O evento, promovido pelo Sebrae RN (Serviço Brasileiro de Apoio às Micro e Pequenas Empresas) e pela Federação das Indústrias do Estado (Fiern), reuniu representantes do setor produtivo, gestores públicos, empreendedores e pesquisadores para discutir oportunidades e desafios de um segmento que abrange turismo, pesca, sal, energias renováveis e outras atividades ligadas ao mar.
Com 26 municípios costeiros, o estado tem posição geográfica estratégica, ampla faixa litorânea e abundância de pescado, fatores que reforçam seu potencial. A essas vantagens somam-se projetos como o Programa Líder – Economia do Mar, que busca integrar atores locais e fortalecer pequenos negócios nas regiões litorâneas.
Durante o seminário, Djalma Barbosa, presidente do Cluster Tecnológico Naval do RN, destacou que o momento é de articulação e união de esforços.
“Quando esse movimento de articulação acontece, o estado se credencia para ser referência no desenvolvimento da economia do Mar, puxando o crescimento desse setor tão importante não só para o estado, mas para todo o Brasil“, afirmou.
O consultor executivo do Cluster, Daniel Penteado, foi além. Segundo ele, o RN pode se tornar um hub internacional da Economia do Mar.
“O estado reúne todas as condições propícias para que, se a gente fizer um planejamento bem-feito e conseguir um trabalho de unir as entidades de defesa dos interesses do setor produtivo, a gente consegue deslanchar”, ressaltou.

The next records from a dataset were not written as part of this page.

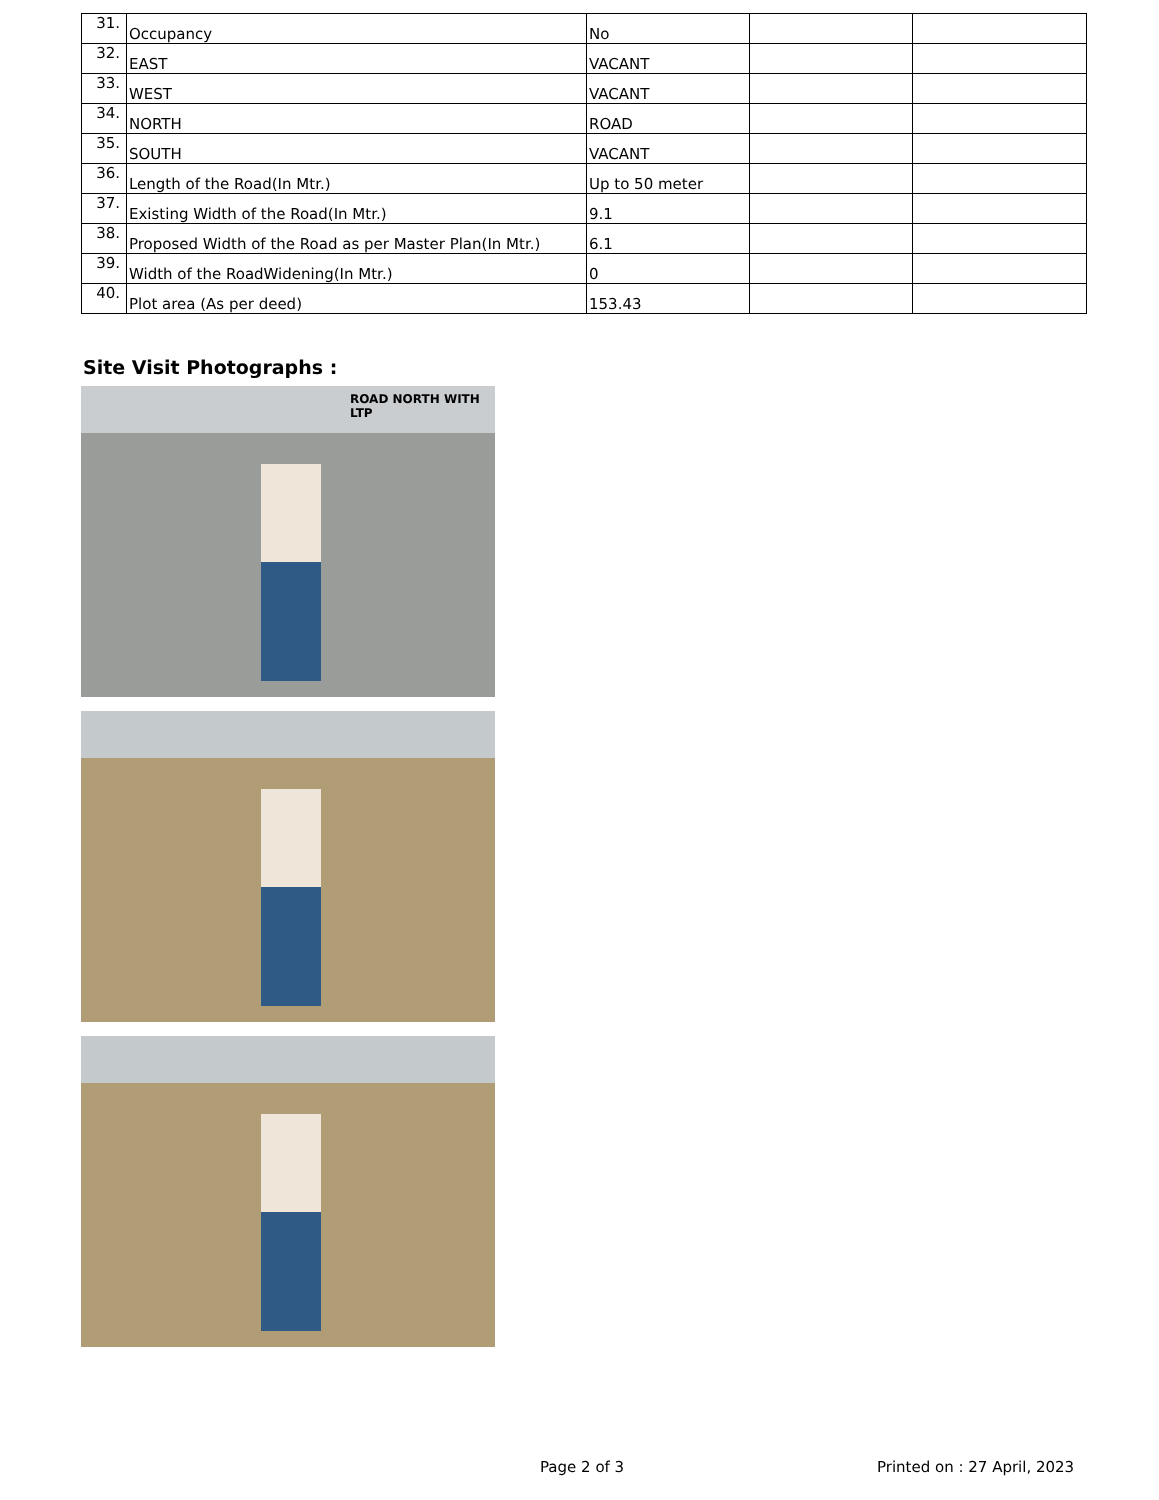| 31. | Occupancy | No | | |
| 32. | EAST | VACANT | | |
| 33. | WEST | VACANT | | |
| 34. | NORTH | ROAD | | |
| 35. | SOUTH | VACANT | | |
| 36. | Length of the Road(In Mtr.) | Up to 50 meter | | |
| 37. | Existing Width of the Road(In Mtr.) | 9.1 | | |
| 38. | Proposed Width of the Road as per Master Plan(In Mtr.) | 6.1 | | |
| 39. | Width of the RoadWidening(In Mtr.) | 0 | | |
| 40. | Plot area (As per deed) | 153.43 | | |
Site Visit Photographs :
ROAD NORTH WITH LTP
Page 2 of 3 Printed on : 27 April, 2023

O diretor superintendente do Sebrae RN, Zeca Melo, destacou o papel estratégico do evento na definição de prioridades para o estado. “Esse é um momento importantíssimo, no qual reunimos representantes de diversas esferas para tratar da Economia do Mar”, pontuou.
O auditório de Guamaré ficou lotado. Entre os participantes estavam representantes dos sete municípios da Costa Branca Potiguar, onde o Sebrae desenvolve ações de fortalecimento produtivo. Artesãos e empreendedores locais também mostraram suas criações, como Natália Cândido, de Tibau, que resgatou a tradição das garrafas de areia colorida com apoio do Sebrae.
“Através do Sebrae, houve o resgate e eu estou firme, principalmente agora, que me sinto mais forte, com o programa Líder – Economia do Mar, que é de suma importância para todos nós que temos ligação com esse setor”, disse.
Além de debates sobre financiamento, inovação e sustentabilidade, o seminário abordou desafios como a falta de governança sólida e o desconhecimento sobre incentivos e linhas de crédito. A advogada Samara Gualberto, especialista em Direito Marítimo, lembrou que muitos empreendedores ainda não acessam os benefícios disponíveis.
“O que a gente nota é que os médios e pequenos empresários têm direito a uma série de incentivos governamentais que eles desconhecem, como linhas de crédito especiais do governo. Então, muitas vezes eles têm ótimas ideias e oportunidades, mas não conseguem evoluir, porque trava na falta de dinheiro. Conhecer esses mecanismos vai fazer a diferença entre o desenvolvimento ou não do setor, sem dúvida alguma”, destacou.
Outro ponto discutido foi o protagonismo das comunidades locais. Para Saulo Barreto, do The Human Project, é essencial que o desenvolvimento venha “de dentro para fora”.
“Há uma subestimação das comunidades. É preciso criar uma dinâmica, em que exista reconhecimento do potencial que elas têm. Precisamos de um modelo de desenvolvimento social e econômico construído de dentro para fora, com a própria comunidade sendo protagonista, revelando suas capacidades e mantendo sua identidade, enquanto as entidades parceiras apenas ajudam a despertar esse potencial”, afirmou.
Para Mona Nóbrega, gerente do Sebrae RN, o seminário marca um novo momento para o estado.
“O Rio Grande do Norte tem muito a ganhar ao olhar com mais atenção para essa pauta. Quando falamos de Economia do Mar, falamos de diversos segmentos robustos para o estado”, concluiu.